BRIEF:
Gather every line from the records below that contains the word "over", and copy each one unchanged.

[DATA RECORDS — start]

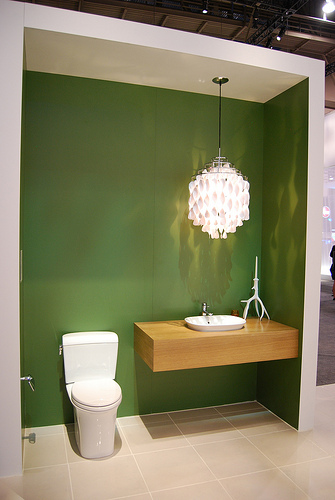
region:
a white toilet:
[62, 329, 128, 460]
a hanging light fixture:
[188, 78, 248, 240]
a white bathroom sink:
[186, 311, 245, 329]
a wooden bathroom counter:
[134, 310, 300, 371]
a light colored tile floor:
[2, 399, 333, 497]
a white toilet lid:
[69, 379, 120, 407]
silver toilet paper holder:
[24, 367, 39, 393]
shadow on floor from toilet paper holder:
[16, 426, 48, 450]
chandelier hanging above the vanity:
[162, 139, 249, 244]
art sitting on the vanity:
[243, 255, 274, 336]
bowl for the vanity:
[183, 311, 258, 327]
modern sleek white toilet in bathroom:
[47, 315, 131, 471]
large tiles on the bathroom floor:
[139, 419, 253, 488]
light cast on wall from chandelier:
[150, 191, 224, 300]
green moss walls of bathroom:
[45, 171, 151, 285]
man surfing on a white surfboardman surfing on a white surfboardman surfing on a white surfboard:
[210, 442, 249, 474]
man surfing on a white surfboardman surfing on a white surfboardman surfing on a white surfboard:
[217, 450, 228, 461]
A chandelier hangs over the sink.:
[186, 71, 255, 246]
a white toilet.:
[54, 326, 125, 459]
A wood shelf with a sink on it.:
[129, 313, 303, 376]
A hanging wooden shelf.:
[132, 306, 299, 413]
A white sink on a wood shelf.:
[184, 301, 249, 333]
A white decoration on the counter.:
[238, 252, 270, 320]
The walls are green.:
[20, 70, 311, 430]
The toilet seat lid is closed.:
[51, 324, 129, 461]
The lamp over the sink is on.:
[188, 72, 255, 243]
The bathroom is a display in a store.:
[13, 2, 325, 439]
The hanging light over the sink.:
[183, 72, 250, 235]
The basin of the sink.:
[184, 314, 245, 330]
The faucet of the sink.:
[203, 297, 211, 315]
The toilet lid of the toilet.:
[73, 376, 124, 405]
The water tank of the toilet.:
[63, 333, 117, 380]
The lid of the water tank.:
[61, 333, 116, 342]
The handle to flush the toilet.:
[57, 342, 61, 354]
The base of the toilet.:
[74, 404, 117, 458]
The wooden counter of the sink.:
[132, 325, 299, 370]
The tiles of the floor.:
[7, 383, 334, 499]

[DATA RECORDS — finish]
[DATA RECORDS — start]

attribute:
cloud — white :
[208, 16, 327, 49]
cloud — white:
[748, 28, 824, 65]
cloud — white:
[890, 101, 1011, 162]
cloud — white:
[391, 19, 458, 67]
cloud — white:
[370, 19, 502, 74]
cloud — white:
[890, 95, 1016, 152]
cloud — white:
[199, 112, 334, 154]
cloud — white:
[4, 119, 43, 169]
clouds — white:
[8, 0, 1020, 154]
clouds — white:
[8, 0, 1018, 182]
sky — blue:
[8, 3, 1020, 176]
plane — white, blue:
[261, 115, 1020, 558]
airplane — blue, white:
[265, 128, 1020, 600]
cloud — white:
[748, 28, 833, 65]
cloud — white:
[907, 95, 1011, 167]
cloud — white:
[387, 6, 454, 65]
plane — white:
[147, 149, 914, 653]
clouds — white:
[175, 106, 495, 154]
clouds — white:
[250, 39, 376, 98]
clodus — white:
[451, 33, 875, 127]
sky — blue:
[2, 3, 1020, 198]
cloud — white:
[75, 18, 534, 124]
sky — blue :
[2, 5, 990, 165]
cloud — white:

[DATA RECORDS — finish]

OUTPUT BELOW:
A chandelier hangs over the sink.:
The lamp over the sink is on.:
The hanging light over the sink.:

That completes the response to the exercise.